Photo courtesy of the Guardian
I can hardly bring myself to watch the television pictures of the devastated Rana Plaza building in Savar, a suburb of the Bangladeshi capital of Dhaka. Several thousand people were buried alive when it collapsed and the rescue services are unable to cope. At least 3,000 people were believed to have been in the building at the time.
The deadly incident has already been called the worst industrial accident in the country's history and it serves as a reminder that nothing has changed when it comes to the inhumane conditions under which clothes are made in Bangladesh for European and American tactile companies and clothing chains.
Nothing has changed about the culture of corruption that is rampant there either; the abundance of illegally procured construction permits and the lax attitudes factory owners take towards safety standards. There were five garment factories in the building as well as the offices of Brac Bank. The bank manager decided to close the bank on Wednesday because of the severity of the cracks in the walls and his actions saved his 11 employees' lives.
Factories in Bangladesh have been under enormous pressure for weeks from their foreign customers because, until recently, strikes and protests had been disrupting much of the public sector. Trucks loaded with goods destined for Europe and the US were stuck at the port of Chittagong and many buyers started avoiding Bangladesh altogether. Tesco publicly considered shifting production to Turkey or even Africa. All this contributed to manufacturers being desperate to make up for lost time.
Some of the clothes made in the five factories were produced for the German market, but they also supplied the Irish-based Primark.
How often have we heard companies like Primark say that their suppliers are held to a code of conduct: 'A safe and hygienic working environment shall be provided. Adequate steps shall be taken to prevent accidents..' (taken from their website). Most of us know these codes aren't worth the paper they're written on but we still buy their clothing. I've bought from Primark in the past but found the quality was extremely poor. I like a jumper to be wearable after more than one wash.
It was competition from the likes of India and Pakistan which decimated our clothing industry. Price is the bottom line for buyers and it doesn't concern them one bit and of course price has overtaken quality in our now throw-away society.
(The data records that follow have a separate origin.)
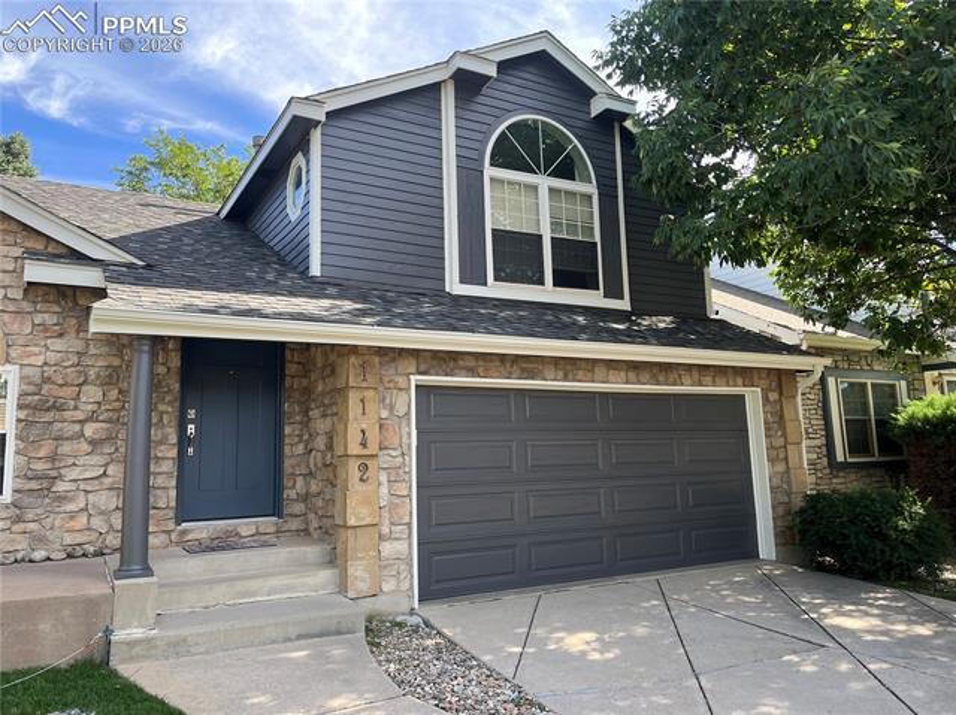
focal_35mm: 26
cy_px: 358
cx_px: 478
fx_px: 718
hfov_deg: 67.3
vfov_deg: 53.0
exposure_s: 1/400
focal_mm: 5.1
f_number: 1.6
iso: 50
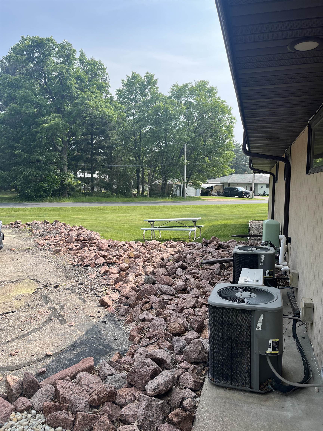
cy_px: 216
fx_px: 323
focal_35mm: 26
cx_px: 162
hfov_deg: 53.1
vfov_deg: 67.3
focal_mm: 5.1
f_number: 1.6
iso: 50
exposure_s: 1/1404
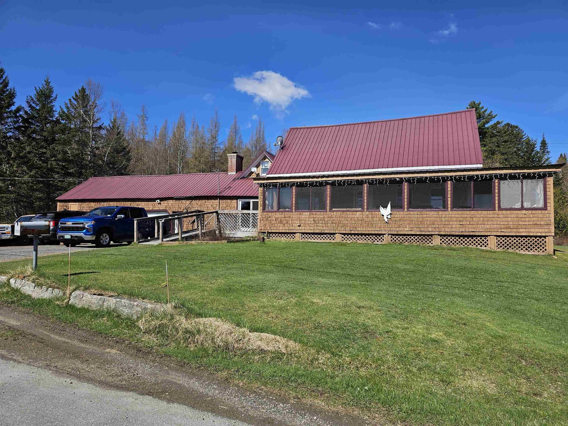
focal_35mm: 23
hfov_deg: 73.9
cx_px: 284
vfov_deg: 58.9
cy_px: 213
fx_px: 377
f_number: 1.7
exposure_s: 1/965
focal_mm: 6.3
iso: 10
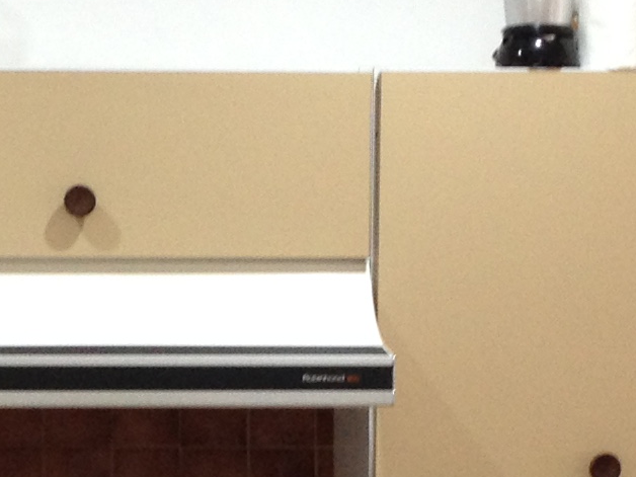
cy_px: 661
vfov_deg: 8.0
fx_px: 3344
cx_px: 73
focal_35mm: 182
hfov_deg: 10.8
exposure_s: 1/20
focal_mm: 4.28
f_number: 2.4
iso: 80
Some months ago Mary Portas fronted a television programme which involved selecting and training young people in the art of machine sewing. Combined with the novelty effect and superb marketing she successfully sold her knickers to top stores. The knickers weren't cheap - £10 a pair if I recall - but people bought them because her advertising slogan was 'They're British Made'.
If the authorities in places such as India and Pakistan refuse to get their act together regarding safety for their people, then surely it's time for UK buyers to consider manufacturing again in this country.
If the clothing industry can only be improved if it pays decent wages and introduces a new kind of regulation involving independent, unannounced inspections of factories funded jointly by supplier, contractors and trade unions. If buyers were made responsible for human rights abuses in their supply chain, it wouldn't take them long to come to their senses and who knows, they may even decide to return some manufacturing to their home countries.
Savar may be the worst incident in history but it's by no means unique. In 2005 the town's Spectrum Sweater building collapsed, killing 64 people. That building too had illegally been raised from four floors to nine.
The buyers must take some responsibility towards using such suppliers and aiding murder in the name of profit.
Note: Since writing this post Bangladesh's first internet newspaper has reported that 'UK's Primark to pay Savar victims'. Too little too late?